スマホ決済競争は終盤へ PayPay追う企業は現れるか

スマホ決済。4、5年前こそ新奇な技術として扱われていたものの、今や市民権を得て、社会に広く普及しています。調査会社MMD研究所が18〜69歳を対象に先月実施した調査によると、普段の支払い方法でスマホ決済と回答した人は52%。2年間で4倍近くに急増しました。

かく言う筆者も、一昨年から使い始めたユーザの一人です。以前は現金と交通系ICカードを併用していましたが、学生寮の仲間が多く利用していたことから、使ってみようという気になりました。店で支払うときは、スマホの画面をサッと見せるのみ。オートチャージ機能があるので、残高が減っても入金する手間は要りません。会食後に割り勘するときも便利。小銭が不足するために端数を切り下げたり、後日払いしたりする必要はありません。1円単位で手軽に送受金できます。今や、日々の生活に欠かせないサービスとなっています。

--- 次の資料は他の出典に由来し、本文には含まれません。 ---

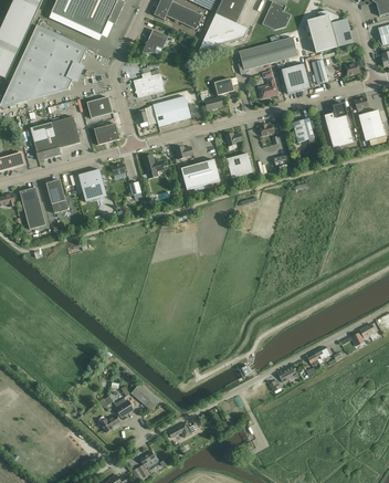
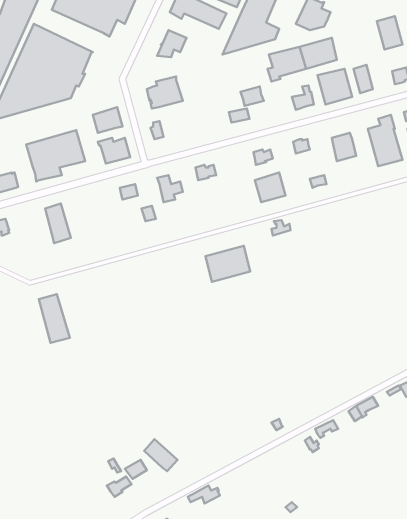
building: [307,9,339,51] -> none
building: [153,95,191,125] -> none
building: [181,158,220,189] -> [205,246,250,282]
building: [78,168,107,201] -> none
building: [20,186,46,228] -> [39,294,70,343]

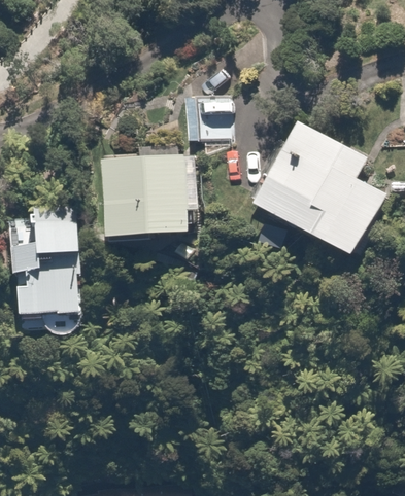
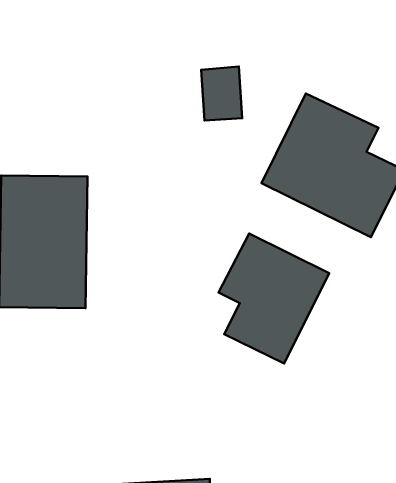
building: [100,152,182,239] -> none
building: none -> [219,234,329,364]

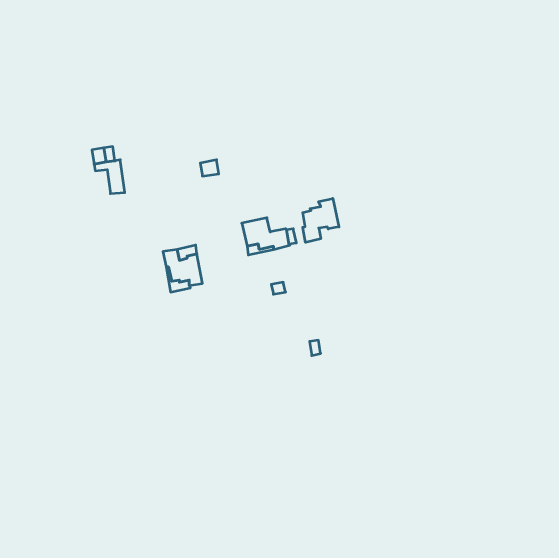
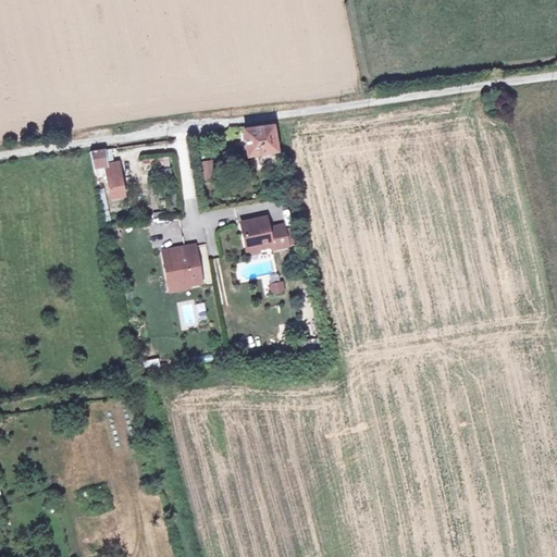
building: none -> [243,123,277,154]
building: [303,198,339,242] -> none

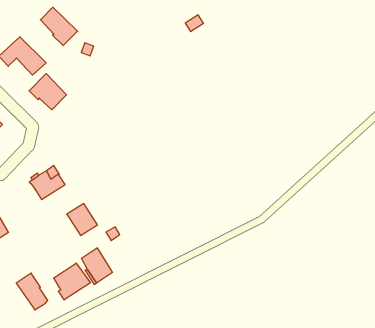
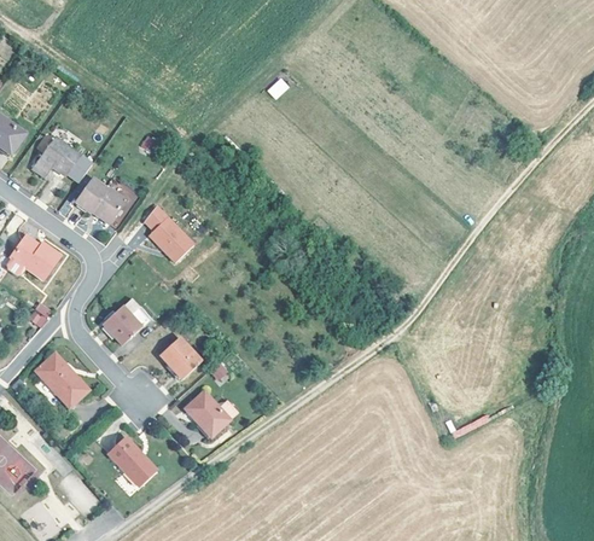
building: [40,7,78,46] -> none
building: none -> [145,206,197,263]
building: [54,263,90,300] -> none

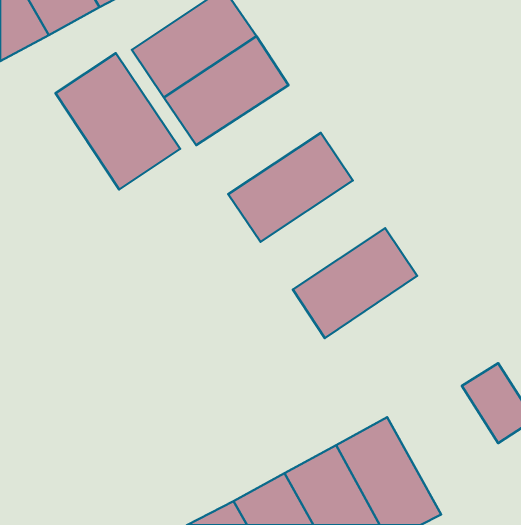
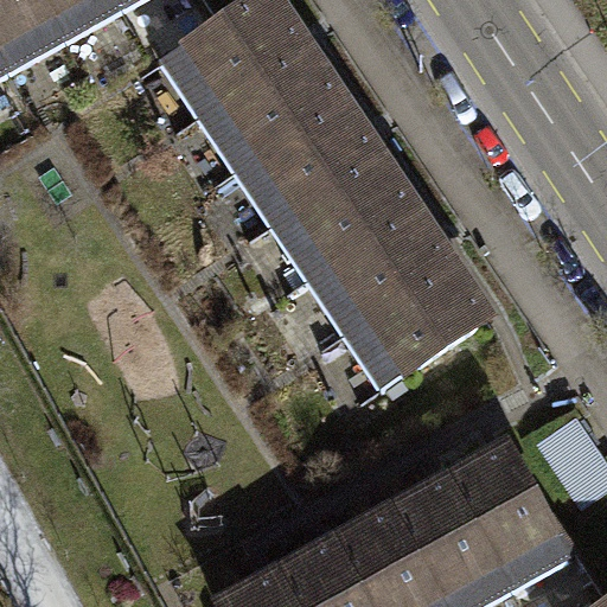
building: [55,53,180,190] -> none
building: none -> [235,97,377,222]
building: none -> [308,206,451,331]
building: none -> [453,443,574,588]

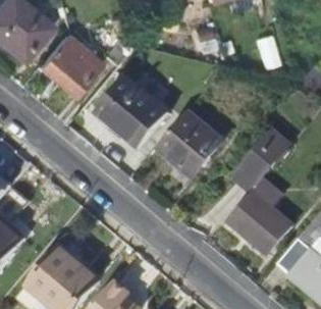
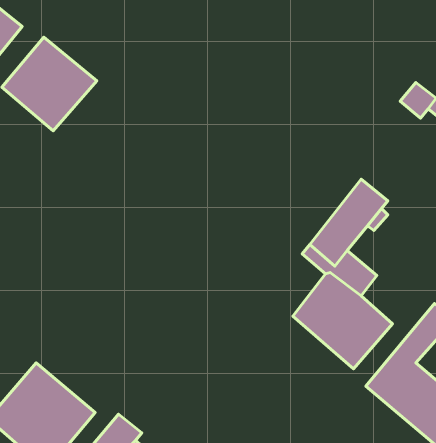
building: [96,75,169,147] -> none
building: [156,111,221,177] -> none

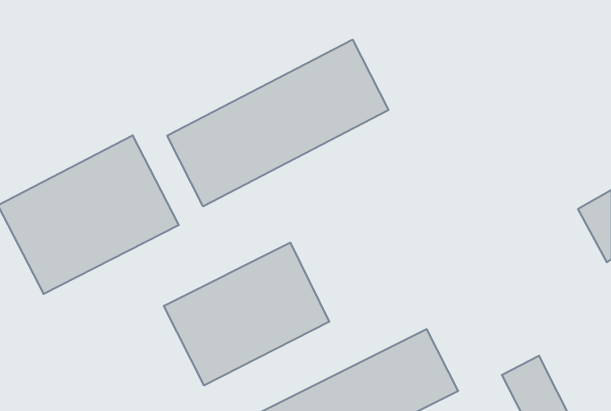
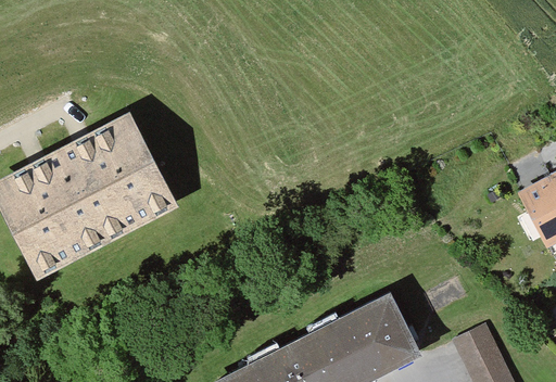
building: [167,40,388,206] -> none
building: [164,243,329,385] -> none

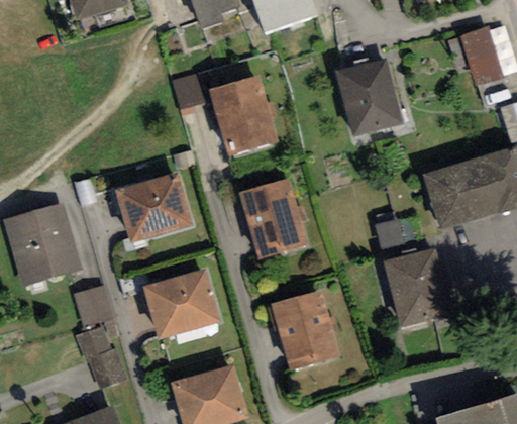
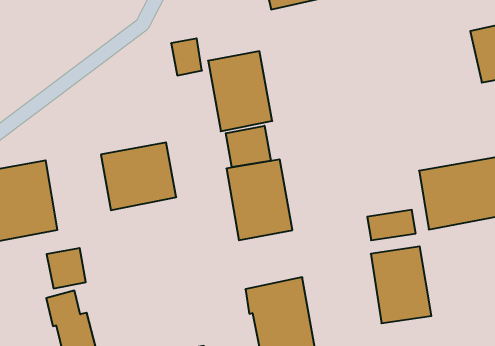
building: [336,58,402,136] -> none
building: none -> [226,126,271,167]
building: [142,268,221,339] -> none

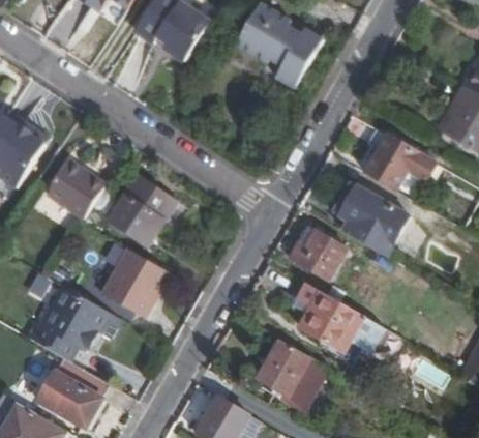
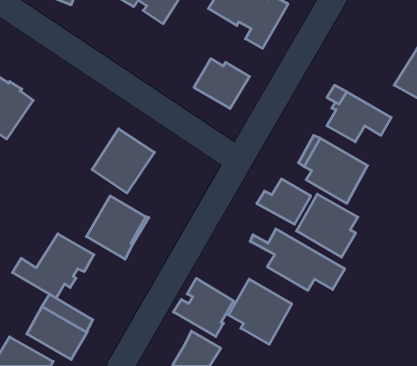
building: none -> [194,59,250,109]
building: [47,159,106,217] -> none
building: none -> [296,194,358,257]
building: none -> [173,278,234,337]

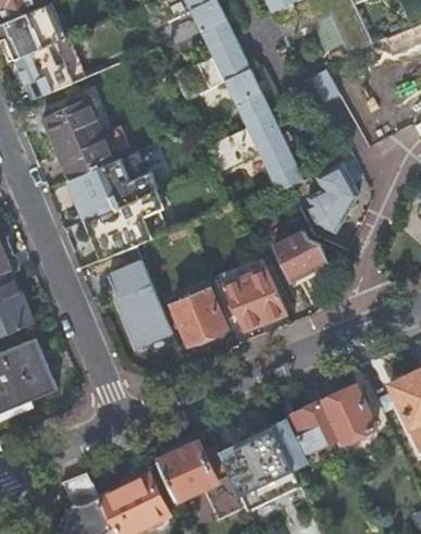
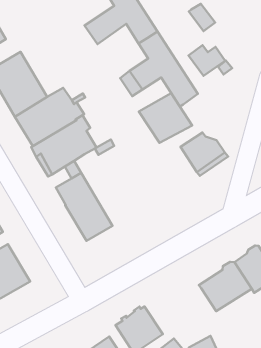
building: [311,174,357,213] -> [189,45,225,76]
building: [222,268,287,328] -> [139,93,192,143]
building: [173,288,225,343] -> none
building: [219,429,294,495] -> none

このスマホ決済界隈に、新たなニュースが飛び込んできました。先週、ペイペイが加盟店に手数料を課すことを決めた一方、楽天ペイは、新規の中小加盟店を対象に、手数料を1年間無料にすると発表したのです。一部では、ペイペイの業界首位の座が揺らぐのではないか、といった予想も。読売新聞では、加盟店離れの可能性が言及されていました。

しかし、各企業が手数料を多少上げ下げしたところで、業界の趨勢に影響はないと筆者は考えます。楽天のキャンペーンは所詮1年間の期間限定です。ペイペイは有料化するといっても、業界最低水準の1.6%。そして、既にかなりのユーザ数を獲得しており、多くの消費者が重宝している事実も見逃せません。

最近のペイペイ旋風は凄まじいものがあり、全国の自治体で還元サービスを展開しています。筆者の実家がある都内某市では、付与上限を1.5万円分とした「30%戻ってくるキャンペーン」を来月実施。短期的な収益を度外視して、新規ユーザ獲得に全力を挙げようとする戦略が窺えます。71歳の老父も目が眩んで、遂にアプリをインストールしました。

同キャンペーンは市報の第一面で大々的に告知されていましたし、第二面では、市内のソフトバンク店舗などで、アプリの登録・使用方法についての説明会を実施する旨、記されていました。高齢者まで取り込むようになったら、中小の小売店とてペイペイの微々たる手数料を気にして、決済サービスから外すなんてことはもはや出来ないでしょう。

ペイペイは、スマホ決済の金額と回数とともに3分の2の占有率を誇り、業界首位の座を固めています。来年に予定するLINEペイとのシステム統合がうまく進めば、シェアを7〜8割まで伸ばすことも十分あり得るのではないでしょうか。

気になるのは、2位以下の争いです。楽天ペイ、メルペイ、auペイ、d払いなどが乱立しています。いずれもネット通販や携帯電話など従来のサービスで囲い込んだコアユーザの確保には成功しているものの、層を広げられているかは微妙です。むしろ、囲い込んだはずのユーザがペイペイに流出していく可能性もあります。オリガミペイは昨年消滅。ファミペイは今年の2月をピークにユーザ数が頭打ち。業界下位の企業には、淘汰の波が迫ってきていますから。

個人的には、アリペイ(支付宝)とウィーチャットペイ(微信支付)が並立する中国のような、寡占市場が好ましいと思います。1種類のサービスに集約されている方が友人間での送受金に便利です。しかし、銀行口座を複数使い分けるように、リスク分散を考慮すると2〜3種類存在している方が良いのかな、という気がします。

業界首位を確定させたペイペイが今後どこまでシェアを伸ばしていくのか。2位以下はどう生き残り、どう淘汰されていくのか。競争はそろそろ終盤戦に差し掛かるところ。各企業の動向に目が離せません。